Thursday, October 02, 2014

Mookie's Wrestlenomics Round-up (and a quarter of a parody article)

I couldn't help but giggle when I read Ryan Dilbert's opening line in "Examining Parallels Between Current WWE Product and Hulkamania Era".
Friedrich Nietzsche (and Rust Cohle) seems to be right that time is a flat circle, as we've seen with how WWE has circled back to the days of Hulkamania in many ways.

I follow what he's saying, but it always seems a little goofy when we start throwing around Nietzsche in our articles.

I even started on my parody article, but I got distracted....

Avicenna (and Galileo Galilei ) seems to be right that Venus is closer than the Sun to Earth, as we've seen with how WWE has circled back to the days of Brooklyn Brawlermania in many ways.

It's been 31 years since Steve Lombardi first teamed up with Barry Horowitz and launched the jeans and torn Yankee t-shirt into a new orbit. Even with all the changes fans have witnessed WWE go through since then, one can't help but notice that Abe "Knuckleball" Schwartz is consistently ignored by the Wrestling Observer Hall of Fame voters.

WWE's central loser, its Northeastern dynamic and the jobbertastic nature of the product all remind one of 1989.Perhaps those parallels speak to how much wrestling relies on goofs and who will work cheaply. Maybe it's a testament to how winners need to crush jobbers, and how we continue to get pinned and get paid.Either way, to watch a crowd boo Heath Slater is to flash back to when Brawler was jobber king. 

Reprise of a Zero 

The biggest jobber in today's WWE is most certainly Slater.Heath Slater was a one-man band with red hair and possibly JBL's long-lost relative. He told kids to worship him and and respect West Virginia. His charisma compliments his ring skills. That description could just as well be about Brawler. Replace the Red Hair and vitamins with oddball accent, questionable grooming skills and musical prowness, switch out a bandana for a ball cap and the similarities are even more obvious.

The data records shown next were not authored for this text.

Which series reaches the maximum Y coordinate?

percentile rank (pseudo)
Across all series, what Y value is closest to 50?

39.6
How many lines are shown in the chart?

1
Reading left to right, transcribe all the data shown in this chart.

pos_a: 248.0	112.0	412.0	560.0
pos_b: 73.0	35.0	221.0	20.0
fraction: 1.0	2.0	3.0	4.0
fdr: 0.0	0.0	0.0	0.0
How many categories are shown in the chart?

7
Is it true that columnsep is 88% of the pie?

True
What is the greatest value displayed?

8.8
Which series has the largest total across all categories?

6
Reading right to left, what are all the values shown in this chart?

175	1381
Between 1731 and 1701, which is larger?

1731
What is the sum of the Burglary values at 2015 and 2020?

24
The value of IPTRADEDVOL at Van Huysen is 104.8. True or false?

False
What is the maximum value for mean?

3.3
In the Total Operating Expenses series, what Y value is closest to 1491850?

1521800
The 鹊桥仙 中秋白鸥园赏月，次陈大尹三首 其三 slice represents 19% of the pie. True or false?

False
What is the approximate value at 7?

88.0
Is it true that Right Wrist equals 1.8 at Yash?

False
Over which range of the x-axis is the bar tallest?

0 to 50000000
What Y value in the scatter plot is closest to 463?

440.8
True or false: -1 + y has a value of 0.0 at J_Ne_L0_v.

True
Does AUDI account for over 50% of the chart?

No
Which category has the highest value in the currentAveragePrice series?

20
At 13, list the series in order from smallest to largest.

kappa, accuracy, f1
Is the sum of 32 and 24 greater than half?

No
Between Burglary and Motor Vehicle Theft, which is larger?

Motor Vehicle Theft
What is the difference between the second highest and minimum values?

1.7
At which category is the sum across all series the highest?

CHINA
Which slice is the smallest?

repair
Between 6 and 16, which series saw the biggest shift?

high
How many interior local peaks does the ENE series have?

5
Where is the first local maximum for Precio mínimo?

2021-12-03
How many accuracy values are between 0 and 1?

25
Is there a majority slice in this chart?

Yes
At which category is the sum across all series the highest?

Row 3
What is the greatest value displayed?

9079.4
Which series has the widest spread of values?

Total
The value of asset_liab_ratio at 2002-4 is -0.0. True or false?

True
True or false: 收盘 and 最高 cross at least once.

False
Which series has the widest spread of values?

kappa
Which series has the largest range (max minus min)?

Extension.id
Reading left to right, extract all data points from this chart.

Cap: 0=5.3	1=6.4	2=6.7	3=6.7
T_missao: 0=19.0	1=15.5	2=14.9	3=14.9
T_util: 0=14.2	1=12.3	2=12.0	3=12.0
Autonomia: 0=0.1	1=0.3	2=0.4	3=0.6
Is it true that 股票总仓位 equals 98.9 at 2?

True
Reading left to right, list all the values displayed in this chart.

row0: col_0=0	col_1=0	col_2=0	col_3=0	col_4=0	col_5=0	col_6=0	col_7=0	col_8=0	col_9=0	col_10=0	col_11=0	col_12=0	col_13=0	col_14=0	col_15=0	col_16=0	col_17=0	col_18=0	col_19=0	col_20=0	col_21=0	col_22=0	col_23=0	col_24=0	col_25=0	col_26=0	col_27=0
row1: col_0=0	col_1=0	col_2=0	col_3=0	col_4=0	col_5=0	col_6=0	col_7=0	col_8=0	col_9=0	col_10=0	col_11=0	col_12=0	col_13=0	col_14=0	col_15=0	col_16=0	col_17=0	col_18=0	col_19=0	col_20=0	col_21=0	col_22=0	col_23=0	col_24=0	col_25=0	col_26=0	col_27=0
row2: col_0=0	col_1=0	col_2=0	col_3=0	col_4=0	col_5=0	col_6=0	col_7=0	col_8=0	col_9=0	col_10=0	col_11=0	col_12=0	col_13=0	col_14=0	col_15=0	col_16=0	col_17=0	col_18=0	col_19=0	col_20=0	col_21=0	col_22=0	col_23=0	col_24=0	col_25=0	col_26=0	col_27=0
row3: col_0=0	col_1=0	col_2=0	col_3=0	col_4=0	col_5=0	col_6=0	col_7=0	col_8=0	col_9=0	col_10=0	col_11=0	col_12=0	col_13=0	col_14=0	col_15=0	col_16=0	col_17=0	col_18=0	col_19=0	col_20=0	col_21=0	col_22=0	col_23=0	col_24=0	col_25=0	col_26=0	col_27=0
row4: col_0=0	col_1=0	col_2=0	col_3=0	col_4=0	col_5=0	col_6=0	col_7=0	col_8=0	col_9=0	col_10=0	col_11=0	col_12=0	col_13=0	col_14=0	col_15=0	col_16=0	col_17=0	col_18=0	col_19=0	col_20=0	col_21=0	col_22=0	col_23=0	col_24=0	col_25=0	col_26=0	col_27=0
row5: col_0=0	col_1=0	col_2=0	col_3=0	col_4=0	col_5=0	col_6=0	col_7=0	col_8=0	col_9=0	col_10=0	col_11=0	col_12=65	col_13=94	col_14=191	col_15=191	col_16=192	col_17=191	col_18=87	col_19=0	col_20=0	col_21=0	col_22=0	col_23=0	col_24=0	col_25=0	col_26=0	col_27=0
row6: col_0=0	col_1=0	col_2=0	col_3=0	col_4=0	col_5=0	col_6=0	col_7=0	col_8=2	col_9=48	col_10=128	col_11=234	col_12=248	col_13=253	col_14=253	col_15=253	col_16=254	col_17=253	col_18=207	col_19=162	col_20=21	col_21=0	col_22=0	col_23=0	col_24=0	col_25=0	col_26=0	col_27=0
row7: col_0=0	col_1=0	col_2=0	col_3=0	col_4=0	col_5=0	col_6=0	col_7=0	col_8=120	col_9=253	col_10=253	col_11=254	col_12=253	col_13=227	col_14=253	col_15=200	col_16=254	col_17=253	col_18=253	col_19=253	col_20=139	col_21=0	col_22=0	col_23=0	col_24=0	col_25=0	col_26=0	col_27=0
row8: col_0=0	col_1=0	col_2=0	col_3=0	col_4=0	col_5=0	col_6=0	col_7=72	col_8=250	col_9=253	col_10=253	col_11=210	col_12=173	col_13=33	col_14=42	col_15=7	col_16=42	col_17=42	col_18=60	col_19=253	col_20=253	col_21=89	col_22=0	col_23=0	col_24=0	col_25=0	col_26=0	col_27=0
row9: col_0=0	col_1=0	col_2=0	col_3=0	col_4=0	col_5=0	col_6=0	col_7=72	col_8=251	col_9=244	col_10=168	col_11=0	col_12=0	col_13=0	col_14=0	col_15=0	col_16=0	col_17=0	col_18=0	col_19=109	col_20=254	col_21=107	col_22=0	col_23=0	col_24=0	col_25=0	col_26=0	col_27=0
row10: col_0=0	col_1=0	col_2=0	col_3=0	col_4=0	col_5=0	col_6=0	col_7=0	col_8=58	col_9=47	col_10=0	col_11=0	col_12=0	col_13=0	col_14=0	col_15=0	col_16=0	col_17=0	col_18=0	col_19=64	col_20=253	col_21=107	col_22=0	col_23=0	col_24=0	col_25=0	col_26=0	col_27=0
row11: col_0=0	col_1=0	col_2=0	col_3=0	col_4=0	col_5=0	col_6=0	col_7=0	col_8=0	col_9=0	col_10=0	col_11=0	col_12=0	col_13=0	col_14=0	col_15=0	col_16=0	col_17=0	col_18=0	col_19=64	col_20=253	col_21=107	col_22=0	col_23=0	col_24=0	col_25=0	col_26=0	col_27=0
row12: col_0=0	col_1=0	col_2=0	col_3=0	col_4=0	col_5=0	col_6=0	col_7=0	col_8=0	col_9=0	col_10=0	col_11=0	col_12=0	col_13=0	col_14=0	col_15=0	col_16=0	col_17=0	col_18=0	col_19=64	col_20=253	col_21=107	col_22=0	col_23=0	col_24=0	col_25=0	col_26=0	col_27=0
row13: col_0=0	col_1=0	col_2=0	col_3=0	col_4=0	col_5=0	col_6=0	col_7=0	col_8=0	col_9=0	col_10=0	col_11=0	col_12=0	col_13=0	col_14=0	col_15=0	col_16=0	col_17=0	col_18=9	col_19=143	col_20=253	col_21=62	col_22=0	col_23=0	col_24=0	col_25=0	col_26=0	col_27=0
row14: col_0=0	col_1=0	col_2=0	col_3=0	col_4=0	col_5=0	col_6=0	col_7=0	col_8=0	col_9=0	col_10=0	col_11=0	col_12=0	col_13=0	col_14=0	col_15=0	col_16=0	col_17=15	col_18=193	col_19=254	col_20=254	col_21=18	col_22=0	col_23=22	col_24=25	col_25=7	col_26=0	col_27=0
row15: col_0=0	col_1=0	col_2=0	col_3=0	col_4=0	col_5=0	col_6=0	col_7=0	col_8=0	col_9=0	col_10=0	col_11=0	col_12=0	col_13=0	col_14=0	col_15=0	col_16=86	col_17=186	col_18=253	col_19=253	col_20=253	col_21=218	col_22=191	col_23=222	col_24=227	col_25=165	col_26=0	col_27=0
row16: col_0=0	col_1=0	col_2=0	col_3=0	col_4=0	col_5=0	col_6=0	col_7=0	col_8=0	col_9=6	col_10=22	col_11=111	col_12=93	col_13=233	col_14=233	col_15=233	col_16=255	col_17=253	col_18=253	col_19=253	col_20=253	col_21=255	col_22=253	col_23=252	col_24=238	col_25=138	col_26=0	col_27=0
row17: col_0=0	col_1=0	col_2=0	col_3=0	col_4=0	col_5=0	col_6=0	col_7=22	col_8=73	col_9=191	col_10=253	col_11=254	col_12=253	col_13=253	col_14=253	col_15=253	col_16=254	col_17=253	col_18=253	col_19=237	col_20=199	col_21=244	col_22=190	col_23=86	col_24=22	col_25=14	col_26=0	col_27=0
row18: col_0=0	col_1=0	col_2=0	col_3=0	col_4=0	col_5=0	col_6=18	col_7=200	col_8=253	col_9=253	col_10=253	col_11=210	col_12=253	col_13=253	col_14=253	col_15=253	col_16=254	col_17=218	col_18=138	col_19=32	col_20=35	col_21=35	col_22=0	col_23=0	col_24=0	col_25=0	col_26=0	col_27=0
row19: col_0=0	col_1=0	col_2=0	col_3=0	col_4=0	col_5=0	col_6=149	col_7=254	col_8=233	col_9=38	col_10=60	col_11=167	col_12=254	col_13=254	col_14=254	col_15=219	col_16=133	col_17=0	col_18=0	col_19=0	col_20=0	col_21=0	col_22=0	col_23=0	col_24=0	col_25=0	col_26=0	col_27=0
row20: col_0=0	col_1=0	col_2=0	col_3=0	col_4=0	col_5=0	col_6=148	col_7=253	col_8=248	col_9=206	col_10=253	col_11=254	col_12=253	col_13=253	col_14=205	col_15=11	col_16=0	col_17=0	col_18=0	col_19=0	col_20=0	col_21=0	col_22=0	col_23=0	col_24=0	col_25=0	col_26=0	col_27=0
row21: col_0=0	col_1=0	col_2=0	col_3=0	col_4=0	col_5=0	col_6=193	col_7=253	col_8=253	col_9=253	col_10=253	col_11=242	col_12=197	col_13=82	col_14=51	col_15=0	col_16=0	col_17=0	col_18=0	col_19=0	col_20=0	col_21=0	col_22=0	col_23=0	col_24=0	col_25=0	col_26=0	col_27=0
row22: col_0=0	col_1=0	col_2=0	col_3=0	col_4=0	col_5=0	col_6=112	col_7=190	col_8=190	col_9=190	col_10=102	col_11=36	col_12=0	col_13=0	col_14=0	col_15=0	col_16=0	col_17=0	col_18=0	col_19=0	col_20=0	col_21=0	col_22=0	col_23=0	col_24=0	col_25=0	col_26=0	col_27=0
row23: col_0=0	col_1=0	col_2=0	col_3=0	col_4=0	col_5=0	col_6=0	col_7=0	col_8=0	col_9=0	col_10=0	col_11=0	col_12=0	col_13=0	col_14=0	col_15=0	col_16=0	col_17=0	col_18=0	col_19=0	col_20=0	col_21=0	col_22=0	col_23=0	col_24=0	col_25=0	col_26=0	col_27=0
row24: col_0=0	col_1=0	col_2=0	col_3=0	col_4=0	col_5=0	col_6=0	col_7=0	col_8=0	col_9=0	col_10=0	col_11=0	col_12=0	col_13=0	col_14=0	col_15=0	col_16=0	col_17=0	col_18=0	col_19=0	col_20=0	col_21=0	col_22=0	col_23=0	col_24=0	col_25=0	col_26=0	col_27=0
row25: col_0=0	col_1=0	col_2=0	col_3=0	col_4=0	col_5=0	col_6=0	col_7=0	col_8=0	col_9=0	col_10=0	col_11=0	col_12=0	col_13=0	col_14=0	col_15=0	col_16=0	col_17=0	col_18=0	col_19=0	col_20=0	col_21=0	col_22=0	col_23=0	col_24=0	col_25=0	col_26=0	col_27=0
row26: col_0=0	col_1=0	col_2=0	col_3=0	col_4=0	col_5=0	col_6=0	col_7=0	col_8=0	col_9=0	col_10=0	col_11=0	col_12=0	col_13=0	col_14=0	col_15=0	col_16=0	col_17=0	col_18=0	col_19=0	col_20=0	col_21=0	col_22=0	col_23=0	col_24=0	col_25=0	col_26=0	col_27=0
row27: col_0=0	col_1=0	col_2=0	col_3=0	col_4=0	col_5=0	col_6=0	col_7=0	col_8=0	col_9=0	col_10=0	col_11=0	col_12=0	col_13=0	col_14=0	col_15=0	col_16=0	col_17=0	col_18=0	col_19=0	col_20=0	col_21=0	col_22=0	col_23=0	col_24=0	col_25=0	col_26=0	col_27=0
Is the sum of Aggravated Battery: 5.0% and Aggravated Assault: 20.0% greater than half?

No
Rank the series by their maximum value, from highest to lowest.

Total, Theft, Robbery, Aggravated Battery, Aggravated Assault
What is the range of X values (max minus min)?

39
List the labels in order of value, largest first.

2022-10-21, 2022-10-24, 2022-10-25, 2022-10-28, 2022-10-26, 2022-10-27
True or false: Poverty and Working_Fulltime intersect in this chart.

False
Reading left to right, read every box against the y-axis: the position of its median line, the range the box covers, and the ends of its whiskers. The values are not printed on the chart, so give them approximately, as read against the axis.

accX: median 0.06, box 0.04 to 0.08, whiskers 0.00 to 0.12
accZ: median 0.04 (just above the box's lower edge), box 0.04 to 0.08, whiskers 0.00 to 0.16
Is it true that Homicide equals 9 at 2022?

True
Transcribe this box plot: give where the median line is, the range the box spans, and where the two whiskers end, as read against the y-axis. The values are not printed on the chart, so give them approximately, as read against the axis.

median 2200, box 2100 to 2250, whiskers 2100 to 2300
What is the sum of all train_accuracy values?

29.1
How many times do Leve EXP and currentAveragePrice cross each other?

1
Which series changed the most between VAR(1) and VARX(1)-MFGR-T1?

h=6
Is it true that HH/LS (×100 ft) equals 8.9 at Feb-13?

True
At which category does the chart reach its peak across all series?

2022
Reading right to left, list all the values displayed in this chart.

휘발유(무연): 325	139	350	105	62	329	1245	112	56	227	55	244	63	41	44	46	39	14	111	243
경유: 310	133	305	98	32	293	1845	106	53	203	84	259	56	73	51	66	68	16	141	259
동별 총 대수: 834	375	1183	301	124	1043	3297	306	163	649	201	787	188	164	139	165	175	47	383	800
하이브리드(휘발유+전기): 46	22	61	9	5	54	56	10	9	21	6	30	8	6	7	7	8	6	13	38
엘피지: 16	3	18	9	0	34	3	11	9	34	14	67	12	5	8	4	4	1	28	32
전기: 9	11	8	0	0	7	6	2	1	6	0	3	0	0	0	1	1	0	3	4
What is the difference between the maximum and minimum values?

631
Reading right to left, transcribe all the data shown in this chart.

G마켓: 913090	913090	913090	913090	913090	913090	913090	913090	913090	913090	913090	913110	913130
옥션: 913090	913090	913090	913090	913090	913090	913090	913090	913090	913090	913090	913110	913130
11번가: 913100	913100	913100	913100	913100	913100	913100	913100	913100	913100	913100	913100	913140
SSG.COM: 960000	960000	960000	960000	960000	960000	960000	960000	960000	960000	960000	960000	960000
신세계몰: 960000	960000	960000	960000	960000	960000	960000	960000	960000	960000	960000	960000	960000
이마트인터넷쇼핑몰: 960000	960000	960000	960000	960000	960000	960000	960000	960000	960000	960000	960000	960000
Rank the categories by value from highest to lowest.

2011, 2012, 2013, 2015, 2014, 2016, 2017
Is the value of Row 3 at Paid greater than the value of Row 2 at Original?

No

I did actually finish something and publish a piece over at Voices of Wrestling: "12 Months. Five Feuds. #wrestlenomics" looking at matches that have been repeated extensively in the past year. (If you've got time on your hands, look at the alternative text for the images.)

The delay of the WWE Network in the UK has caused a lot of eyebrows to raise. I wrote about on Tuesday at Bleacher Report: "Delay of WWE Network in UK Underscores the Importance of WWE's TV Rights Deals".

I found myself scratching my head when I read the BBC report about the WWE Network UK situation which included this line, "It is available in more than 150 countries around the world including the key markets of India and China, although in Canada it is only available through cable TV firm Rodgers Communications." Huh?

Calling out the "key markets" was something I did in my piece. Weird coincidence. However, as I've explained in other pieces, the WWE Network is not available in either India or China. Even more baffling BBC.

Lastly, I've updated the 2006-2014 PPV numbers log. It's pretty dramatic how much the North American numbers have dropped since the WWE Network has launched (-70%; 2006-2013 the average B-PPV from March to August was 136,000 buys; in 2014 it was 40,000 buys) while the international numbers are very different (-30%; 2006-2013 average B-PPV from March to August was 85,000 buys; in 2014 it was 59,500 buys). Interesting.